While it is still in the development phase, the standalone is already functional. They hope to service those who want to use the plugin, without having to depend on other technology. 

A bootstrapped team

The co-founders have a few NC State students helping to code the software. Nick and James, sports management and sociology majors respectively, have some experience coding, which helps them to oversee processes and implementation. 
As they finish up explaining the inner workings of their startup, I flip back in my notepad looking for questions I had quickly scribbled down. It was time to shift the discussion to their plans to expand beyond NC State. The two in a systematic, almost rhythmic pattern, take turns answering and pausing for one another. 
Nick starts, “Right now, Bulletin Mobile is in 20-25 classes at NC State and it can be considered our soft launch.” They say students and teachers have responded well to the simplicity and seamless integration of their plugin. 
Their immediate focus is getting all of NC State to use Bulletin Mobile, and they're in negotiations now for the 2015-2016 school year. But the next steps involve actively marketing to other schools that use the Moodle platform. 
Because hundreds of thousands of teachers and students use it, the men want to focus on that base before developing plug-ins for competing communication platforms like Blackboard. “We want to help students, but in order to do that, we first need to reach teachers and to convince teachers we need to talk to Chancellors”. 
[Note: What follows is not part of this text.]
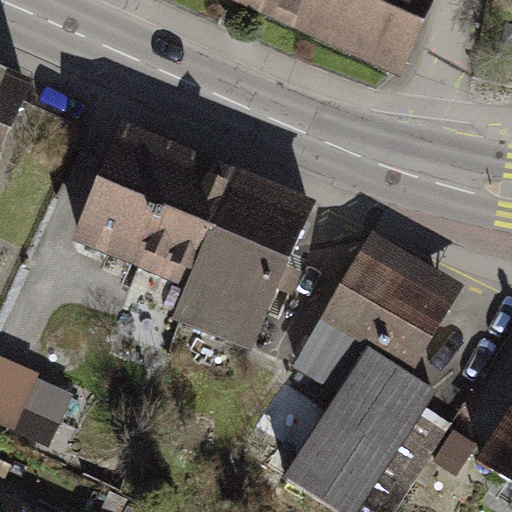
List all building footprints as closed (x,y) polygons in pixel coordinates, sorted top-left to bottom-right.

I scribble that down drawing arrows and, in an unspoken silence, it is mutually understood that there is a chain of command that has to be followed in order to sell their product to an entire school. 
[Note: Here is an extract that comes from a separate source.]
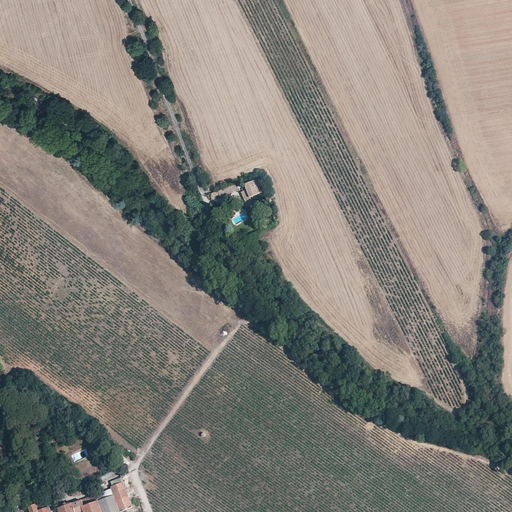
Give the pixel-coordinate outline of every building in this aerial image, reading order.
[(256,180),(245,185),(247,190),(250,197),(262,192),(259,183),(257,183),(256,180)] [(236,184),(210,193),(212,198),(220,195),(220,197),(238,190),(236,184)] [(250,197),(247,190),(241,193),(246,204),(252,202),(250,197)] [(40,452),(34,455),(36,461),(43,459),(40,452)] [(117,468),(105,475),(106,479),(119,473),(117,468)] [(130,481),(124,483),(128,494),(135,493),(130,481)] [(125,510),(133,507),(128,494),(124,483),(123,483),(111,488),(114,495),(120,511),(124,511),(125,510)] [(101,511),(98,502),(95,495),(82,500),(84,506),(82,507),(83,511),(101,511)] [(124,511),(120,511),(114,495),(98,502),(101,511),(124,511)] [(82,500),(73,504),(75,511),(83,511),(82,507),(84,506),(82,500)]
Moving forward, the two realize that a big step in growing Bulletin Mobile is sales. By the end of the year, they hope to have a few employees specifically devoted to acquiring new leads and helping to promote the offered service. Funding will be a conversation too—they've bootstrapped the company so far with Cioffi providing private tennis lessons on the side and Long coaching tennis and teaching Chinese. 

Entrepreneurship inspiration

I want to get to know more about them, so I direct the conversation towards their biggest influences on their entrepreneurial journey. Both think and silence fills the room until Nick answers, “For me, it was the entrepreneurial classes that I took at N.C. State. I mean, I had worked for other people in the corporate world and these classes really helped me realize that I could be on the other side of that world. They inspired me to do more and I had this huge mind-flip. After that, there was no going back to the way I was.” 
James, after taking ample time to digest the question, says, “For me, I was always an inventor and tinkerer. There is just a level of freedom that entrepreneurship gives. It affords you the ability, really the option, to make your own path.” 
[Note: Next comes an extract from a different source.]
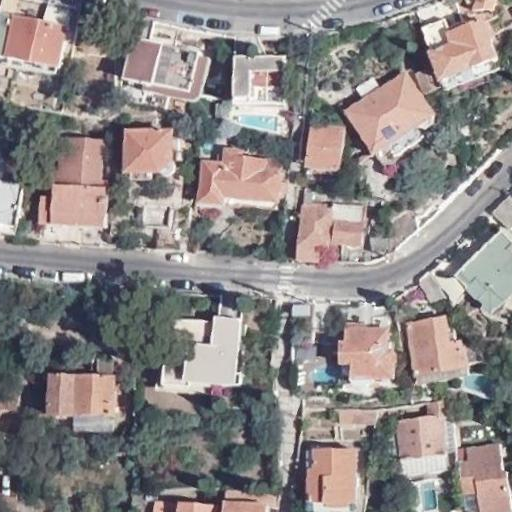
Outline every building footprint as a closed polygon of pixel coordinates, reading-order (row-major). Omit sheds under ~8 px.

The ThinkHouse program has also been critical. As part of the living-learning community for young entrepreneurs in Raleigh, Cioffi has had mentors, advisors and workshops who've guided the product's development and its go-to-market strategy. Cioffi says help from them and HQ Raleigh's team "has changed the way we are running Bulletin Mobile and given us the tools and development to be much more successful entrepreneurs going forward."

As the meeting wraps up, a comment one of the two makes stays with me, even after they have left me with just my thoughts and a notebook full of newly scribbled ink, 
“At the end of the day we just want to build the business. That is the biggest thing for us and that, right now, is the biggest focus.”